* _EXERCISE GOAL_
Show each row below that contains the string "specific". Case counts.

* _LISTED ENTRIES_
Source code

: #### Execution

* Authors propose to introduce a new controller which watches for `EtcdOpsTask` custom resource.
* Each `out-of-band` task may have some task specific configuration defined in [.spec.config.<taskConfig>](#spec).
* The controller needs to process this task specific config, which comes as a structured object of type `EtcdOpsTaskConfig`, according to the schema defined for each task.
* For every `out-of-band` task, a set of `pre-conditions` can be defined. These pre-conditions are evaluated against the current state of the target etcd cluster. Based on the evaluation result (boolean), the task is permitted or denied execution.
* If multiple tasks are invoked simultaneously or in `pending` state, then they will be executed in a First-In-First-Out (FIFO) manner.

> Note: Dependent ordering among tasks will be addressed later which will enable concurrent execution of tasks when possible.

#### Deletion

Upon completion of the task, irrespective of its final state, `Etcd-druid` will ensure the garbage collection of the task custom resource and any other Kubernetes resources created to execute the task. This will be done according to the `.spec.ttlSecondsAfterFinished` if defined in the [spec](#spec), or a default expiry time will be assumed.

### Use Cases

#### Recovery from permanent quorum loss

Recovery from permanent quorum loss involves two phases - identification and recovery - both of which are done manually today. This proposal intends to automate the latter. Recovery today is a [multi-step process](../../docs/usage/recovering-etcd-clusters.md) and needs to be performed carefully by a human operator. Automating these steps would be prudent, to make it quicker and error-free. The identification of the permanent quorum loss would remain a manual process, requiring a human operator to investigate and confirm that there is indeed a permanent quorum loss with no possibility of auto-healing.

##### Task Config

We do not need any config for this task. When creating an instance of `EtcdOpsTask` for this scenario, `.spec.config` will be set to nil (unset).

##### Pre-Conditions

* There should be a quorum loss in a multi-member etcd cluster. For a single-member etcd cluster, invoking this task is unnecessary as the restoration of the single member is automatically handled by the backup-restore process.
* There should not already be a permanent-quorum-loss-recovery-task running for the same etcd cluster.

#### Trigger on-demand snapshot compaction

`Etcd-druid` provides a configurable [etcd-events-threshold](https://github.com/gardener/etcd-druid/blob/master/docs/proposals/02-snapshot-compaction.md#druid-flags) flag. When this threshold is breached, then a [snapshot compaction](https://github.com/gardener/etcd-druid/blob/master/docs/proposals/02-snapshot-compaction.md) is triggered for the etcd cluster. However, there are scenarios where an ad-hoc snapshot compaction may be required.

* _SOLUTION BELOW_
* Each `out-of-band` task may have some task specific configuration defined in [.spec.config.<taskConfig>](#spec).
* The controller needs to process this task specific config, which comes as a structured object of type `EtcdOpsTaskConfig`, according to the schema defined for each task.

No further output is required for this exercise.